▶ [Assignment] Arrange the lines of the records below as a JSON list of strings, one string per line, from the line with "2026-08-07 09:47" to the line with "8-908-022-77-55", including both of those lines. Leave out blank lines and the pictures.

▶ [Provided information]
- - - -

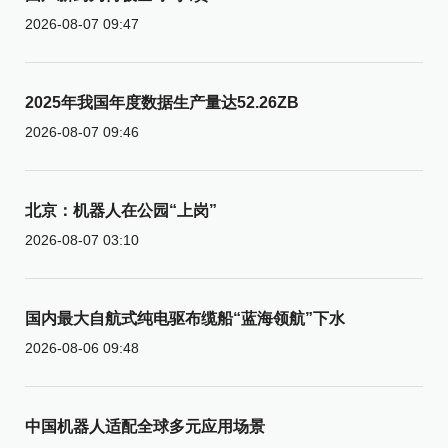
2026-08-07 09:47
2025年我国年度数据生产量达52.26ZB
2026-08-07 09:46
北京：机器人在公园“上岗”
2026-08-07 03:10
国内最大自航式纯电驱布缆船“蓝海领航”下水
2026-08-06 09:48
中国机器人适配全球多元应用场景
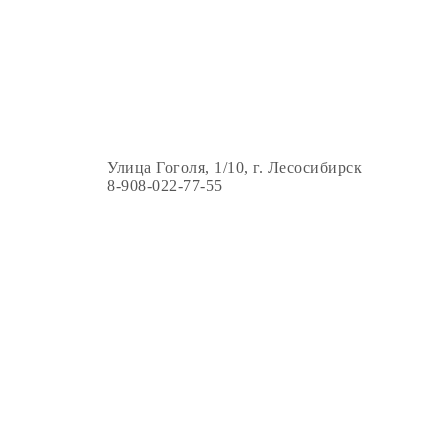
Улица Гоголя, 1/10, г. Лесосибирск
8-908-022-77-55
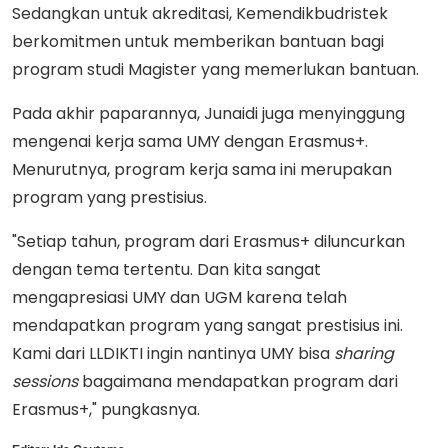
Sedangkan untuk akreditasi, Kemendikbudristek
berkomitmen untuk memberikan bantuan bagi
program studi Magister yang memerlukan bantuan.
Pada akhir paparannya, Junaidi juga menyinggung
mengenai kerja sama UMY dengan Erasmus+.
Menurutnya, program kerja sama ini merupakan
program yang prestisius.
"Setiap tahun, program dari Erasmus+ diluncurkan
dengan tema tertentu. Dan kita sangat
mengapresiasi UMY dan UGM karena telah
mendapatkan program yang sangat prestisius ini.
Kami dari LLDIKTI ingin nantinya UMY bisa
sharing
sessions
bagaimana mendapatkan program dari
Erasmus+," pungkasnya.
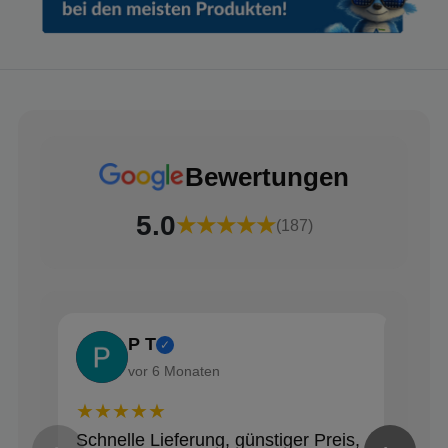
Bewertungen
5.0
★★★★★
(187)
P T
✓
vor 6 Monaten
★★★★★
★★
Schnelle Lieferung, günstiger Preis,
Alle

- - - -

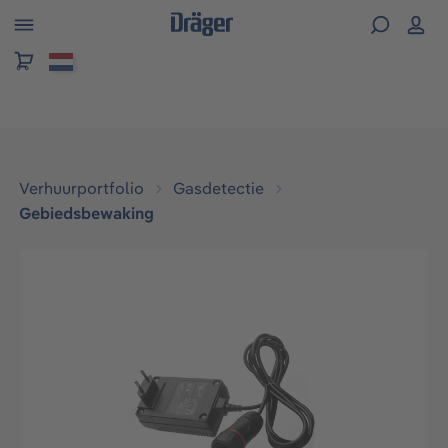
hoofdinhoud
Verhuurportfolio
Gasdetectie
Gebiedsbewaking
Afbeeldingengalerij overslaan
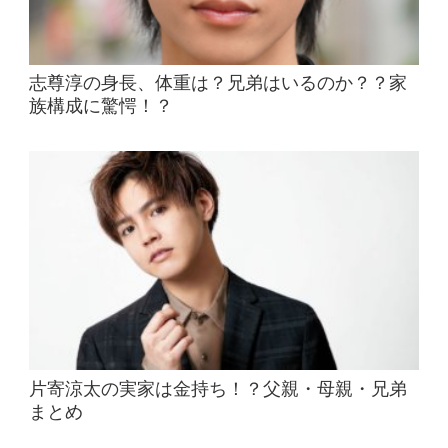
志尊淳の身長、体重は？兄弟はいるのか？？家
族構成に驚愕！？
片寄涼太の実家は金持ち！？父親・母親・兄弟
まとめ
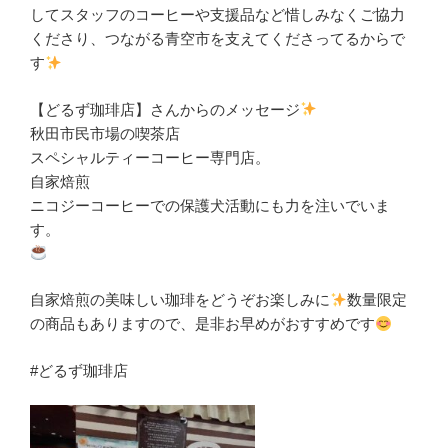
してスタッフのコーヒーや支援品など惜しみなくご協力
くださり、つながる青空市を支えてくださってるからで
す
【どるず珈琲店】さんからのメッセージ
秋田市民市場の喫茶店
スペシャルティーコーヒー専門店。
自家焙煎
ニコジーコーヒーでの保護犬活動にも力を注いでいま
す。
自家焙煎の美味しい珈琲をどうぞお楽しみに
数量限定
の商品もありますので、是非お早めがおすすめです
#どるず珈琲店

- - - -

▶ [Worked solution]
[
  "2026-08-07 09:47",
  "2025年我国年度数据生产量达52.26ZB",
  "2026-08-07 09:46",
  "北京：机器人在公园“上岗”",
  "2026-08-07 03:10",
  "国内最大自航式纯电驱布缆船“蓝海领航”下水",
  "2026-08-06 09:48",
  "中国机器人适配全球多元应用场景",
  "Улица Гоголя, 1/10, г. Лесосибирск",
  "8-908-022-77-55"
]